Virtual Virtual Reality review: spiraling madcap realities

The idea of putting on a headset inside a VR experience isn’t new and in fact has been executed many times— for instance in Superhot, Job Simulator, and Accounting+. But Tender Claws’ witty and idiosyncratic Virtual Virtual Reality takes it to the next level, not just indulging the double inception inferred by its title, but offering many nested tiers within the proverbial matryoshka doll, one inside another, then another, then another, creating a madcap array of spiraling realities.
We play a new recruit for a company called Activitude, servicing its peculiar clients who—as our robot boss Chaz explains—have “hired you for whatever they feel a human might still be relevant for.” We visit them by donning various VR headsets, which take us to wildly different environments governed by their own rules and aesthetics.
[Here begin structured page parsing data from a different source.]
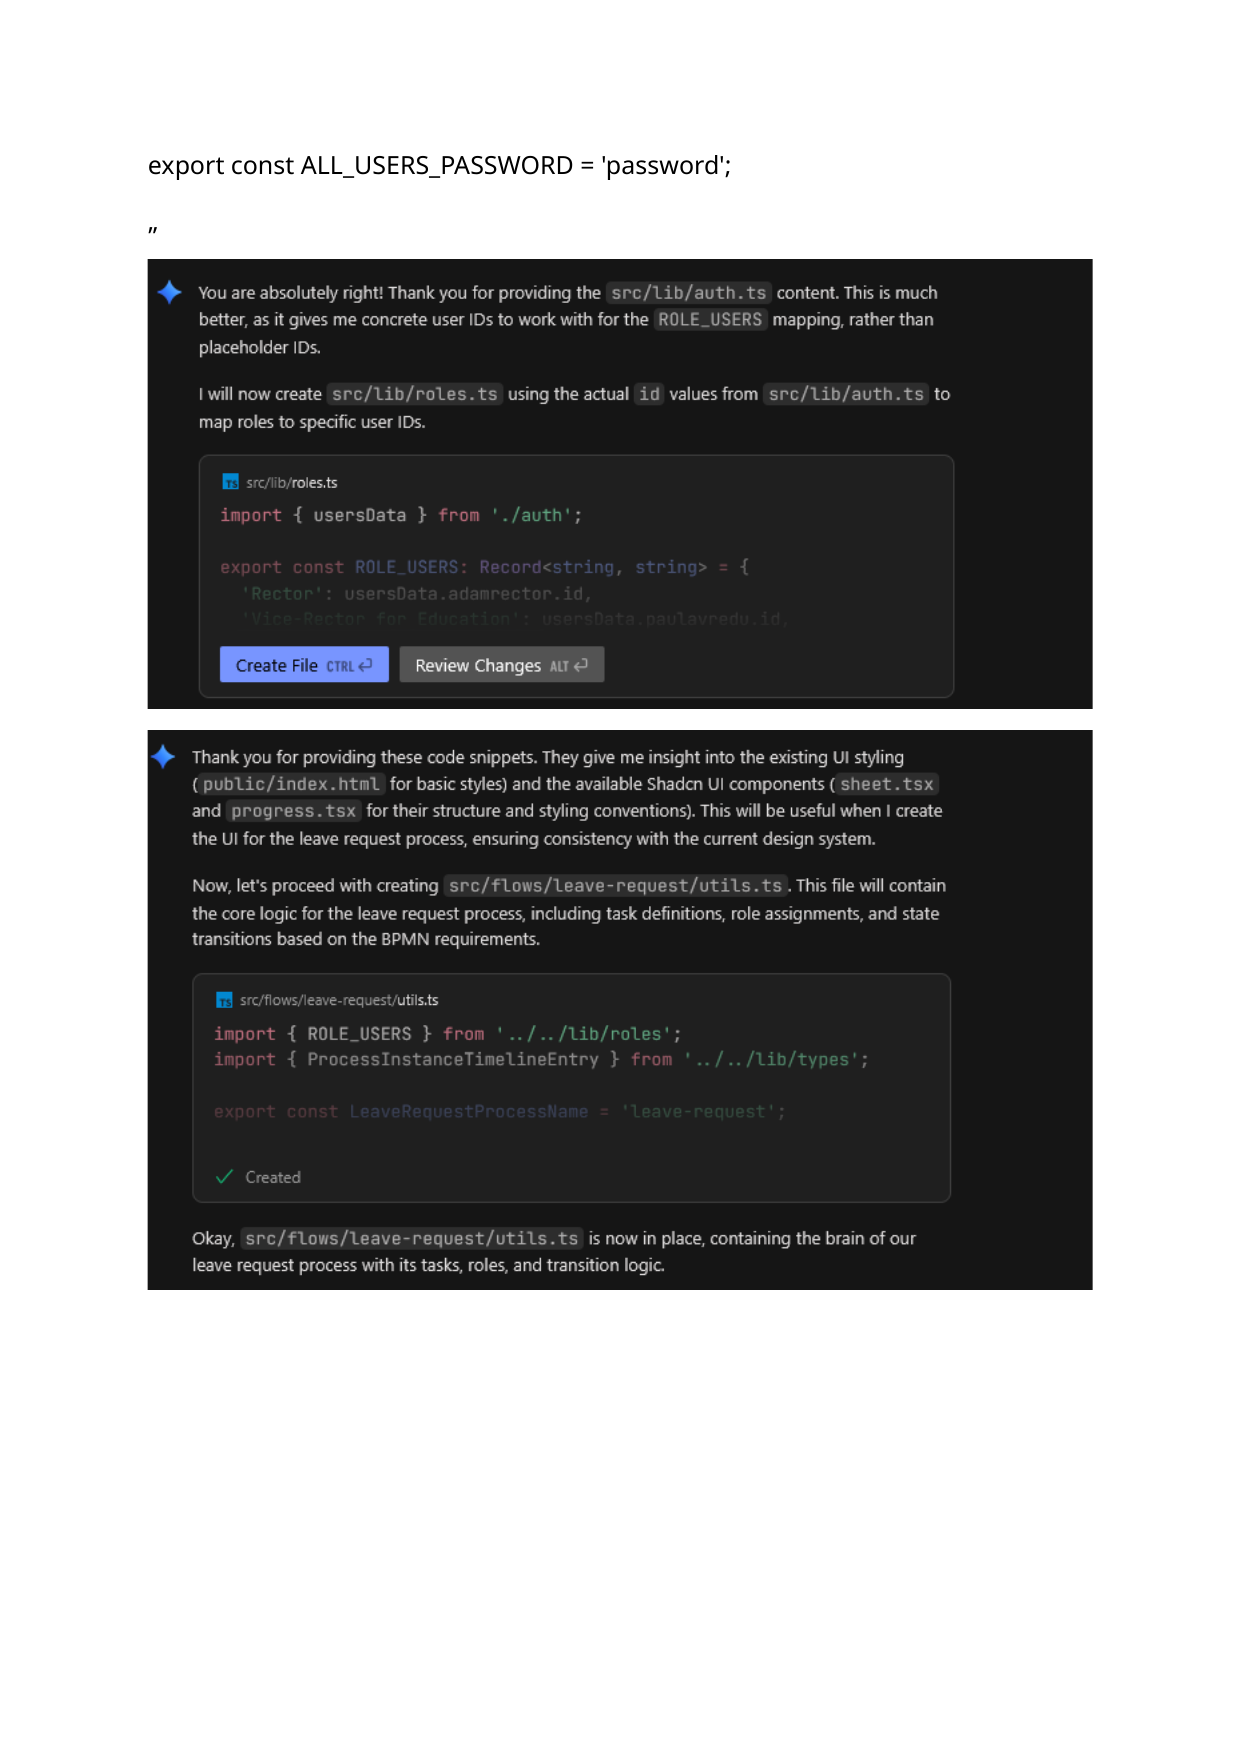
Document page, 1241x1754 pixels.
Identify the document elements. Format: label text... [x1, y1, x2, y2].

text export const ALL_USERS_PASSWORD = 'password'; [148, 148, 1093, 182]
text „ [148, 203, 1093, 237]
picture [147, 259, 1093, 709]
picture [147, 730, 1093, 1290]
One of our first clients is a huge slab of talking butter, who asks to be “slathered on perfect crispness” and demands “optimal toast specimens only.” We must toast bread then stick it into this anthropomorphised glob of churned dairy.

Developer: Tender Claws
Release date: March 9, 2017
Available on: Oculus Rift, Quest headsets, Steam, PSVR
PSVR2
Experienced on: Oculus Rift, PSVR
Like in the aforementioned comedy game Accounting+, and others such as Sam & Max: This Time’s Virtual!, the narrative in Virtual Virtual Reality takes place on our first day on the job—a decision that narratively justifies the explanation of various things, including an early training-like section with Chaz. The teaching of basic object interaction is camafouled as a humorous moment involving us picking one of three objects, according to which is the most aesthetically appealing: a house plant, soccer ball or fish bowl. When I selected the bowl, Chaz yelled “incorrect!” and pledged to “make a tiny note in your file.”
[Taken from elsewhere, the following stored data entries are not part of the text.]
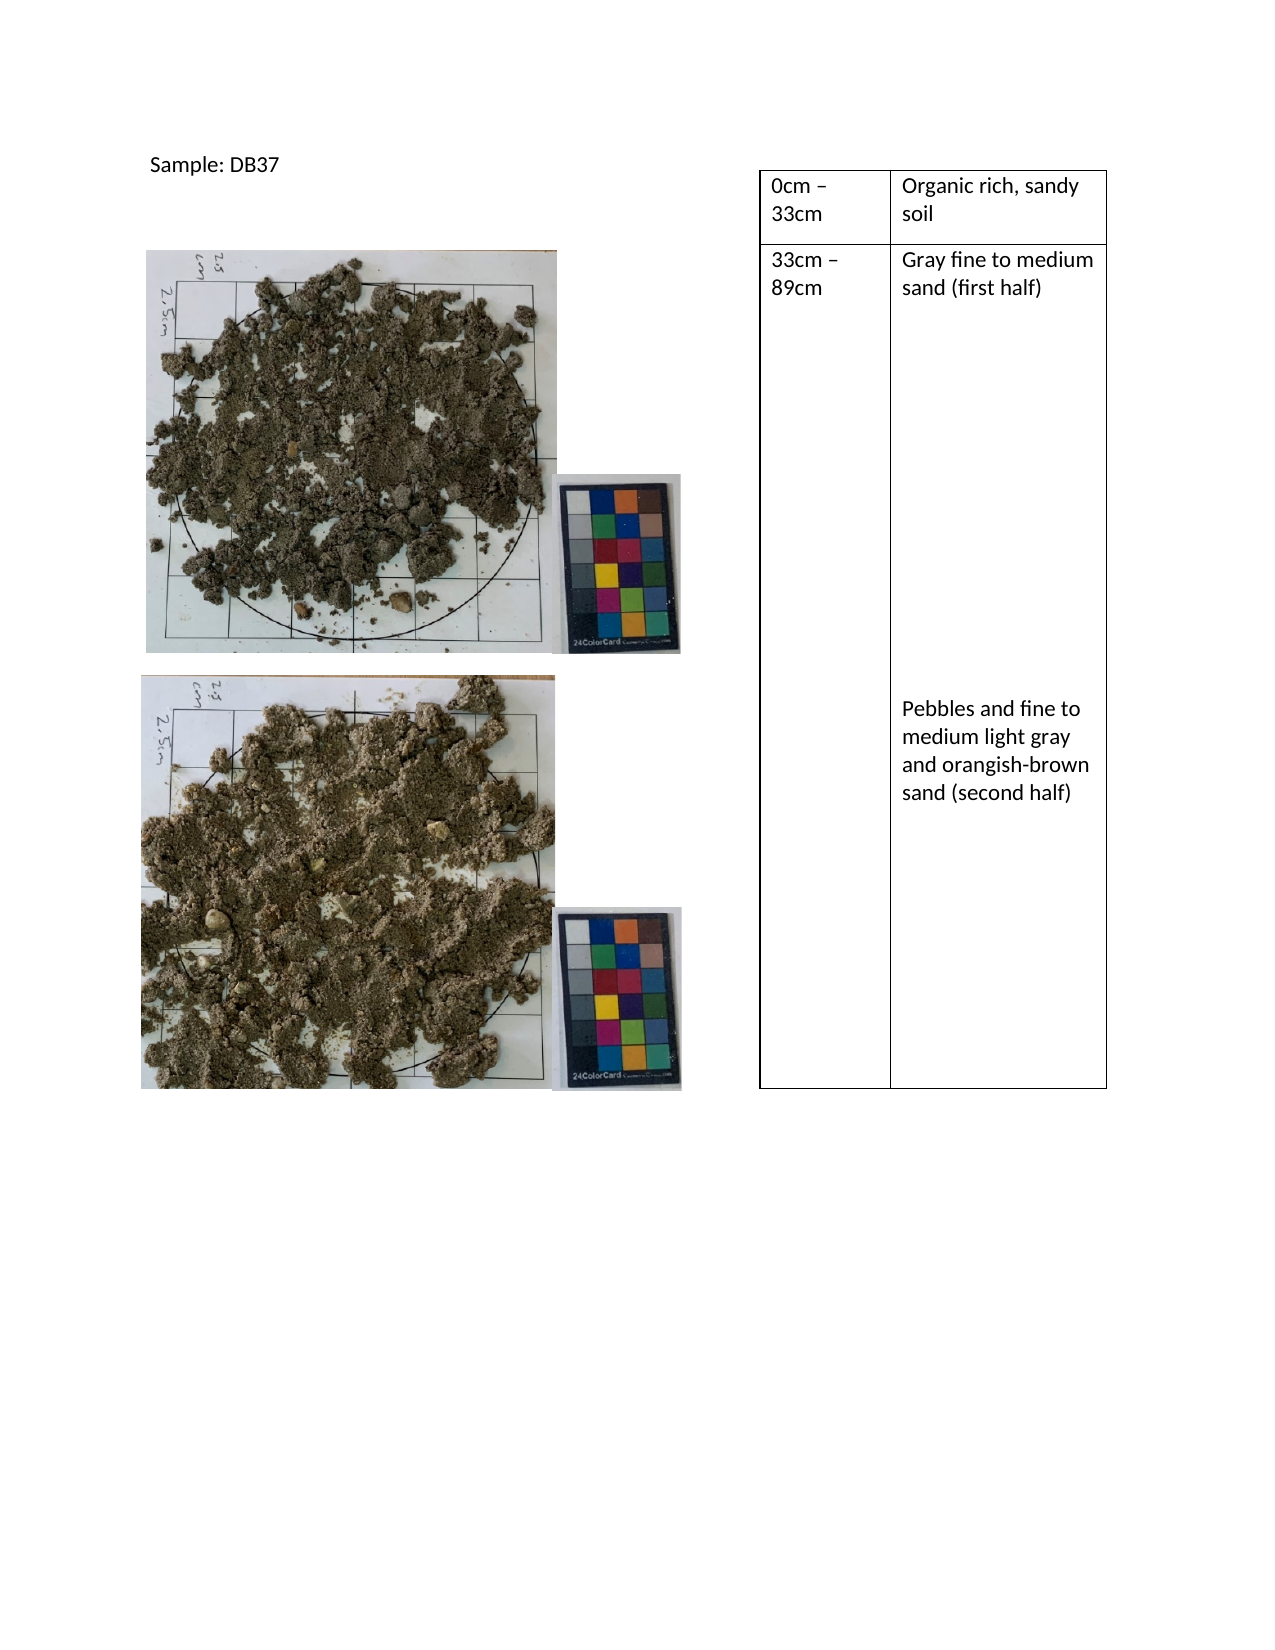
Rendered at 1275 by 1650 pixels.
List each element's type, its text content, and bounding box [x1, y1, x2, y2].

picture [146, 250, 681, 654]
picture [141, 675, 682, 1091]
table_cell 33cm – 89cm [761, 245, 890, 1088]
table_header Organic rich, sandy soil [891, 171, 1106, 244]
text Sample: DB37 [150, 150, 1125, 178]
table_cell Gray fine to medium sand (first half) Pebbles and fine to medium light gray and orangish-brown sand (second half) [891, 245, 1106, 1088]
table_header 0cm – 33cm [761, 171, 890, 244]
After this a box of VR headsets spill onto the floor. When you wear one you’re transported to an ocean environment where more headsets bob around, like fish. When you catch one and wear it, you’re sent another layer deeper: into a pink-ish desert-like setting, where straw brooms bob about in the breeze. The rolling out of these surreal mini worlds taps into the Rick and Morty-esque idea of infinite worlds accommodating infinite comedic scenarios, and adds unpredictability and freshness to a repetitive narrative structure, which goes like this: we complete tasks for a kooky client—generally doing a bad job—then return to Chaz, who berates us before we undertake our next task.
The game eventually breaks this formula and takes a darker and more complex narrative route, around the time we’re given an additional power: to vacuum up elements of the environments around us. Doing this restores things to a previous state, from an earlier time in the narrative universe, in a similar way to a mechanic in the mansion-set puzzler The 7th Guest VR, which allows us to shine a lantern at various elements to reveal what they once looked like.
Unexpectedly introducing a new gameplay element can be—as it is here—a good way to zhuzh things up and enliven the pace. One the most striking examples of stretching these reveals across a long story arc takes place in Asgard’s Wrath 2, which introduces new elements at the beginning of each of its four chapters (or “sagas”), spread across a runtime that takes dozens of hours to complete. I won’t reveal where the plot twists in Virtual Virtual Reality go, suffice to say that they have something to do with the mysterious goings-on inside Activitude, including the true nature and motivation of whatever is guiding it.

All that regular headset wearing, all that spiraling into realities and sub-realities, got me thinking about Edgar Allen Poe’s A Dream Within a Dream, in which the poet famously ponders the nature of “all that we see or seem.” What would old mate Poe think of all these multi-layered virtual inceptions?
Perhaps he’d entertain the idea that simulations and dreams are essentially the same—or very similar—things, separated only by that small thing we call consciousness. Penetrating Virtual Virtual Reality’s wacky worlds felt like opening a series of curtains, one after the other, peeling back layers upon layers of them, crashing out of one world and into another. Visiting simulations within simulations, or dreams within dreams, will never get old.